In May, the International Energy Agency, the West’s own energy adviser (for the OECD nations), dropped a bombshell by announcing that to meet climate change mitigation goals, there should be no new E&P (upstream) oil investments. This shocking declaration came after decades of IEA warnings that annual E&P investment would need to continually account for ever-growing demand. But just weeks later, the IEA asked OPEC – a bloc that it doesn’t advise – “to open the taps” to meet rebounding oil demand and keep prices in check. (The IEA’s influence is more limited than most observers realize because it represents just 15% of the global population.)
President Biden also recently demonstrated the same dangerous hypocrisy. Despite a stated anti-oil agenda that includes stopping new leases for oil development on federal lands and in offshore waters, he has asked OPEC and Russia to pump more crude amid soaring gasoline prices that could hurt his Democratic Party in the 2022 midterm elections.
The ESG obsession with electric cars is also very curious. Passenger vehicles constitute around 25% of global oil demand and around 7% to 9% of all emissions, making them a rather low climate priority. Considering the dearth of material alternatives, petrochemicals, airplanes, and heavy-duty trucking will keep oil demand much higher than the ESG divestment movement claims.
Even this early in the electric car push, we’re already seeing major roadblocks – for example, reports of a permanent lithium shortage. And certain companies and industries touted as crucial to a “clean energy transition” seem to be getting a pass from BlackRock and ESG activists.

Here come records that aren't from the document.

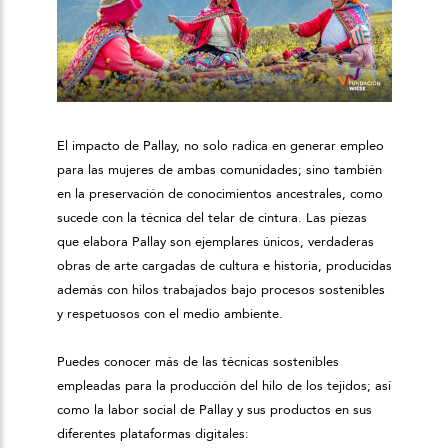
El impacto de Pallay, no solo radica en generar empleo
para las mujeres de ambas comunidades; sino también
en la preservación de conocimientos ancestrales, como
sucede con la técnica del telar de cintura. Las piezas
que elabora Pallay son ejemplares únicos, verdaderas
obras de arte cargadas de cultura e historia, producidas
además con hilos trabajados bajo procesos sostenibles
y respetuosos con el medio ambiente.
Puedes conocer más de las técnicas sostenibles
empleadas para la producción del hilo de los tejidos; así
como la labor social de Pallay y sus productos en sus
diferentes plataformas digitales:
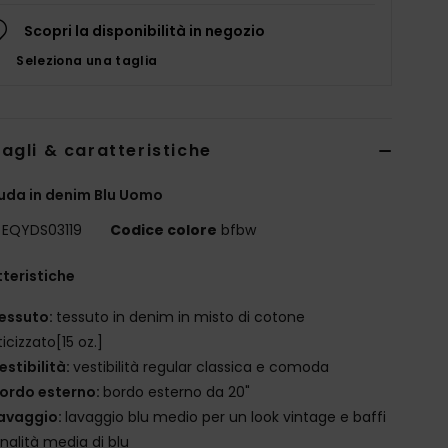
Scopri la disponibilità in negozio
Seleziona una taglia
agli & caratteristiche
da in denim Blu Uomo
EQYDS03119
Codice colore
bfbw
teristiche
essuto:
tessuto in denim in misto di cotone
ticizzato[15 oz.]
estibilità:
vestibilità regular classica e comoda
ordo esterno:
bordo esterno da 20"
avaggio:
lavaggio blu medio per un look vintage e baffi
onalità media di blu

Meantime, ESG divestment advocates ignore the oil industry’s climate commitments. The industry is increasingly becoming the “oil and gas industry” since gas is widely seen as essential to the energy transition. Companies are reducing their emissions much faster than they’re being given credit for, incorporating emerging technologies like carbon capture and storage and hydrogen, and even seeking to utilize wind and solar to fully power operations – as developers of the Biden-blocked Keystone XL oil pipeline recently pledged to do. Pittsburgh-based EQT, for example, the largest U.S. natural gas producer, is on course to become a net-zero emissions company by 2025.
Ultimately, as we’ve chronicled in these pages, it could be the removal of limited liability that renders ESG just another fad destined to fade away.